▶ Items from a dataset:
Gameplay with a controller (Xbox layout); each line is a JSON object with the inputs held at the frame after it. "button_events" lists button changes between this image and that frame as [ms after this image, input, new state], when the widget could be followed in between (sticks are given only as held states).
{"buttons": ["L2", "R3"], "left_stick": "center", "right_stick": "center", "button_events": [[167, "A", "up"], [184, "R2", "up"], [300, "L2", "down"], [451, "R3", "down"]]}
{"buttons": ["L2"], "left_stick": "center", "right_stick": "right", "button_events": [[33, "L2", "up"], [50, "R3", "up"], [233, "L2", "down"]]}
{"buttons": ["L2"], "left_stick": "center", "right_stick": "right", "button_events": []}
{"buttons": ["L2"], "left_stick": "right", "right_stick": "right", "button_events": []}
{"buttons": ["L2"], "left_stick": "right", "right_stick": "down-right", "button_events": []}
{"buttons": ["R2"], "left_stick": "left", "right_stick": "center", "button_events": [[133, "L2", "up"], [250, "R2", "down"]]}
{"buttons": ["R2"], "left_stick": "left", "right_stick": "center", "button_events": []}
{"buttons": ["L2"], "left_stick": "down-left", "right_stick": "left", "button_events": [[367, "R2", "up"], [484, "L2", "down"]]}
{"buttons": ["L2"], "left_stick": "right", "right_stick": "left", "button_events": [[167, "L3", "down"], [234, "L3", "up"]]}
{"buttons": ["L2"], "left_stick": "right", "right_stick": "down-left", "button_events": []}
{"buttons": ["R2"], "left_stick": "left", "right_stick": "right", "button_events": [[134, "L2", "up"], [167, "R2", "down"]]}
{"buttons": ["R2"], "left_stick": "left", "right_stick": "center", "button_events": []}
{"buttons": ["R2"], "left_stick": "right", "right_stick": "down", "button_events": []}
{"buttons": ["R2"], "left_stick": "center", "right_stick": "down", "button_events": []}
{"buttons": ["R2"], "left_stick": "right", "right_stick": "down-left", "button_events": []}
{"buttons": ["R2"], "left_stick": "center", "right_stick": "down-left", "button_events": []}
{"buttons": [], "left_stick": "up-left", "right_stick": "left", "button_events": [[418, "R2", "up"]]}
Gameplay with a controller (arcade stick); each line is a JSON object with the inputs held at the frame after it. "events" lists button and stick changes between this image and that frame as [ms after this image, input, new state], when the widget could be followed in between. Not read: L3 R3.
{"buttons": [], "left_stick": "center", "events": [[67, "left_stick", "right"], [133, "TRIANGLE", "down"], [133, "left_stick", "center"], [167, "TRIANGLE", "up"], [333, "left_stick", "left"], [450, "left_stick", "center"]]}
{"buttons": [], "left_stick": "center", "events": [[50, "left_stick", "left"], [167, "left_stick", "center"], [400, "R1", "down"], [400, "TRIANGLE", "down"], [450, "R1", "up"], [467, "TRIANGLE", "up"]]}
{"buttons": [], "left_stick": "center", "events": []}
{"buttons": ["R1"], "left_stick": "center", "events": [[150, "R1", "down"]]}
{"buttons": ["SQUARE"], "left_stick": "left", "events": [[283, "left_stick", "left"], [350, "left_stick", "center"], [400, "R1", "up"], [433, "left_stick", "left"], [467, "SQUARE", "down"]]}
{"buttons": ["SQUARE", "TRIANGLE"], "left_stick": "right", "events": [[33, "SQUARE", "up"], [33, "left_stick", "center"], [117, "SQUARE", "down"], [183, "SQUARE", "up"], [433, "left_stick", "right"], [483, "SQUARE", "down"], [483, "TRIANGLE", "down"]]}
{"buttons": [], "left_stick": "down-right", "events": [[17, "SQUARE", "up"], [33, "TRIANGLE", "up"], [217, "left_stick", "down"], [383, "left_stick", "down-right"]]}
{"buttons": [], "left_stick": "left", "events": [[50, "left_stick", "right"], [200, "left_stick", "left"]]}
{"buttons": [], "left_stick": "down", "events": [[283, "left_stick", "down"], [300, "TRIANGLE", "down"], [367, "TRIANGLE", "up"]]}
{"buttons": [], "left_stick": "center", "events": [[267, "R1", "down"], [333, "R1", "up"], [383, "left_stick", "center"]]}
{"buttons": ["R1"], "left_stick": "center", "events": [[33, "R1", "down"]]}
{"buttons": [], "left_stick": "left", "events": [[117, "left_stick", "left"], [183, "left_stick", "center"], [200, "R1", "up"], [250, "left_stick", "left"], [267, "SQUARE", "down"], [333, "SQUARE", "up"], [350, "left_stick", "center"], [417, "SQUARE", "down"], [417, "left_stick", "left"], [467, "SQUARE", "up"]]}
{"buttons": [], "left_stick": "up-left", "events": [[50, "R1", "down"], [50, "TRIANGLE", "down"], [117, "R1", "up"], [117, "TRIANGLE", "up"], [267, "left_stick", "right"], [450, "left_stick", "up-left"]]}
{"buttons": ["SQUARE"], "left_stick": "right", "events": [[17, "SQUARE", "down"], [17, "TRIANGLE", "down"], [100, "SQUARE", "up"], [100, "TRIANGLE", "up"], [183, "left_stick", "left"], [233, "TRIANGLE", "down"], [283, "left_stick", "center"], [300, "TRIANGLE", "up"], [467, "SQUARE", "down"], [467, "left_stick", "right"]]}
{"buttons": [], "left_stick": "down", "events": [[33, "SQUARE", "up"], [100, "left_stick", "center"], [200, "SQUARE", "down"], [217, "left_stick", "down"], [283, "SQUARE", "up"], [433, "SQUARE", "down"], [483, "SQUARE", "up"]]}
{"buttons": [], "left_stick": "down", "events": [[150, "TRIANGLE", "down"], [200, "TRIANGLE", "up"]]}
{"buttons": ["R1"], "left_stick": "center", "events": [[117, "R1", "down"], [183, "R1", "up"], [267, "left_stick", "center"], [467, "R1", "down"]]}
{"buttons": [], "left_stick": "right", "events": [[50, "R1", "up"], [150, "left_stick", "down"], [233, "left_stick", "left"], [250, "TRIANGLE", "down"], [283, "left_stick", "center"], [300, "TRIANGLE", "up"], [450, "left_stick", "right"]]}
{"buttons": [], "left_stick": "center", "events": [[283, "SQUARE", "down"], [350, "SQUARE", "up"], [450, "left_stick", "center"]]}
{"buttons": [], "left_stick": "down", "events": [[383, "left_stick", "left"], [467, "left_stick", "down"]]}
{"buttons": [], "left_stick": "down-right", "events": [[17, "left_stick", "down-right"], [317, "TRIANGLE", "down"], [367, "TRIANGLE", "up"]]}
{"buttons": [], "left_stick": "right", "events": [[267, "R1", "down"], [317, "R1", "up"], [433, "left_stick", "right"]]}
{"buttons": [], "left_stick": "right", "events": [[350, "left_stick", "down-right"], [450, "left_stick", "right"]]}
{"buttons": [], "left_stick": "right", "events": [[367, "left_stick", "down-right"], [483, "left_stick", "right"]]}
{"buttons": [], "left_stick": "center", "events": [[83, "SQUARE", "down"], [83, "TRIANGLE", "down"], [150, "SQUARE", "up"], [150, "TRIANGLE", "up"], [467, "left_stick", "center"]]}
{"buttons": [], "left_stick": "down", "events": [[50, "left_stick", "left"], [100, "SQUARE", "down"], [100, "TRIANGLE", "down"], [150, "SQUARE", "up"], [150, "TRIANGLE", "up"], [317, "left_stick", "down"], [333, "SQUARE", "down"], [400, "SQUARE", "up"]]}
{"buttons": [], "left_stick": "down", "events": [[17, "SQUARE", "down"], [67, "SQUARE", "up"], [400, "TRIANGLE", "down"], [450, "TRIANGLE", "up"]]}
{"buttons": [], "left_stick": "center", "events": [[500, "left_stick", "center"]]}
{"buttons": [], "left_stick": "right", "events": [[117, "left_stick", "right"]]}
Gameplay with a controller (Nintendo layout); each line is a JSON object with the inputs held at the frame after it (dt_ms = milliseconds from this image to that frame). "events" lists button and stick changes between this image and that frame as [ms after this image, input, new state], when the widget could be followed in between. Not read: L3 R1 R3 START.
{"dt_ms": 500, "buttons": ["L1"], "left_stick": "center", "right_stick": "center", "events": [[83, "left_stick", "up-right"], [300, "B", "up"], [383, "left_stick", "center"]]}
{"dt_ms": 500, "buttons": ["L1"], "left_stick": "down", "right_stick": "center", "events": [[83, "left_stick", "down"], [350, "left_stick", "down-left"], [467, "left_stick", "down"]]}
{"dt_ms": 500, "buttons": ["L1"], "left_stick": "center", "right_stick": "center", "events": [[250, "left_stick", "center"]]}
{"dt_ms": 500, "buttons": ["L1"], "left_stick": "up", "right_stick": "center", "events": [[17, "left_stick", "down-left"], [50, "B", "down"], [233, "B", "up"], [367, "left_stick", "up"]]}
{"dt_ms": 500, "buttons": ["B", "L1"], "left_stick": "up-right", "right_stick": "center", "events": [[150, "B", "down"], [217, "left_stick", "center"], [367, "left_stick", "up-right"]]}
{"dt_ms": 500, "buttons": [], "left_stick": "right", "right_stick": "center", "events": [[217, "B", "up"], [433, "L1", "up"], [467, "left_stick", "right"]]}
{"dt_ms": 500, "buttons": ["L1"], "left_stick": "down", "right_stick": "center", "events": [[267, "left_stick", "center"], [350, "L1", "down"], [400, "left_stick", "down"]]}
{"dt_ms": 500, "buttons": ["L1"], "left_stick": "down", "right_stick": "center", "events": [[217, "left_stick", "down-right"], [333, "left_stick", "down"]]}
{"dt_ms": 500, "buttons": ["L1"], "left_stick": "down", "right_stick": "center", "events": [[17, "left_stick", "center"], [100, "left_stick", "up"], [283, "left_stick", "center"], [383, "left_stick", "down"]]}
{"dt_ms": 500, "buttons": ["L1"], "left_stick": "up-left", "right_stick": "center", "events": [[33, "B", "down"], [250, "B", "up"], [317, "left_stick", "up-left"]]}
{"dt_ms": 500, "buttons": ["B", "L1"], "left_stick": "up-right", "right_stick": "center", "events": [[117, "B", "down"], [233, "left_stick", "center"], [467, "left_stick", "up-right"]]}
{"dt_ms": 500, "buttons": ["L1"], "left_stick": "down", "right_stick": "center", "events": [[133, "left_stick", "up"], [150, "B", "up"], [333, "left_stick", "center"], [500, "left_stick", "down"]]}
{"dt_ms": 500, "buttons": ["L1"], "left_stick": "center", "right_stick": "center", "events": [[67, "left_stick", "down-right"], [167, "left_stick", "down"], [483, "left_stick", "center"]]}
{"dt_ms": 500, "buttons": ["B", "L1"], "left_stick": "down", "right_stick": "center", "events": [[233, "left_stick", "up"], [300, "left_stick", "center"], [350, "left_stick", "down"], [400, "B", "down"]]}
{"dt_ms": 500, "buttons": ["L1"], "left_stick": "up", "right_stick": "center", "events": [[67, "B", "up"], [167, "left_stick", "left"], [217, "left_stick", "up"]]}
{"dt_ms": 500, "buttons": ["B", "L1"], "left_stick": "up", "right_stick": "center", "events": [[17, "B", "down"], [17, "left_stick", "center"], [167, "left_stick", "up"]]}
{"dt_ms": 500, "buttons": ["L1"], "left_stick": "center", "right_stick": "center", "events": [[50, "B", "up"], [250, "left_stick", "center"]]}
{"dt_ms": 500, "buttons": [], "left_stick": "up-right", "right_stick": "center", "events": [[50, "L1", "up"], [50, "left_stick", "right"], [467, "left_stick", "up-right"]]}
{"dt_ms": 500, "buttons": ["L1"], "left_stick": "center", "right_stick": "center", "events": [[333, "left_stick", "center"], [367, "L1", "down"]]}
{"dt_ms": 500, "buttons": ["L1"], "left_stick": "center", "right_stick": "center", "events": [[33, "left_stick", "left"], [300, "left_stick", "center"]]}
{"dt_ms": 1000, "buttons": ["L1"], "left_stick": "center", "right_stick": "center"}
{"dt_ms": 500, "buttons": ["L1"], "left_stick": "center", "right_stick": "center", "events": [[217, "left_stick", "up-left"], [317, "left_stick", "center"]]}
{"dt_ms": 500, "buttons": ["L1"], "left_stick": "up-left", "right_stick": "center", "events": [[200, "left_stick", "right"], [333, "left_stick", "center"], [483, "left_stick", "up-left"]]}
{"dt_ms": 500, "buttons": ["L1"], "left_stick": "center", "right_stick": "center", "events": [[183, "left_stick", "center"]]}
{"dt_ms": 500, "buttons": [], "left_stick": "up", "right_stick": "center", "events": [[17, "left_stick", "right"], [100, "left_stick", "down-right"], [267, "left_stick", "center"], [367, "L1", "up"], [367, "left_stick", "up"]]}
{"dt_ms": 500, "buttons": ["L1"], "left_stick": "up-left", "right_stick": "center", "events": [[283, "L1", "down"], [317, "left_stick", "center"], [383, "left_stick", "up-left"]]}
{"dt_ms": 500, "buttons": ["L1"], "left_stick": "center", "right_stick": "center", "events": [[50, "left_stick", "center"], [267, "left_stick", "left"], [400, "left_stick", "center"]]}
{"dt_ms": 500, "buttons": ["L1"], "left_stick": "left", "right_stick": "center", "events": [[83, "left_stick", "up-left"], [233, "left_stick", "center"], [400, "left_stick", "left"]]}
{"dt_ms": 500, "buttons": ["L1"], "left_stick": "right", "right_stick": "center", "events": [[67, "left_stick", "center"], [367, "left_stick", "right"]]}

▶ Task requirements: Wherever the word "inputs" occurs in the data above, copy the line it sits in.

▶ Written answer:
Gameplay with a controller (Xbox layout); each line is a JSON object with the inputs held at the frame after it. "button_events" lists button changes between this image and that frame as [ms after this image, input, new state], when the widget could be followed in between (sticks are given only as held states).
Gameplay with a controller (arcade stick); each line is a JSON object with the inputs held at the frame after it. "events" lists button and stick changes between this image and that frame as [ms after this image, input, new state], when the widget could be followed in between. Not read: L3 R3.
Gameplay with a controller (Nintendo layout); each line is a JSON object with the inputs held at the frame after it (dt_ms = milliseconds from this image to that frame). "events" lists button and stick changes between this image and that frame as [ms after this image, input, new state], when the widget could be followed in between. Not read: L3 R1 R3 START.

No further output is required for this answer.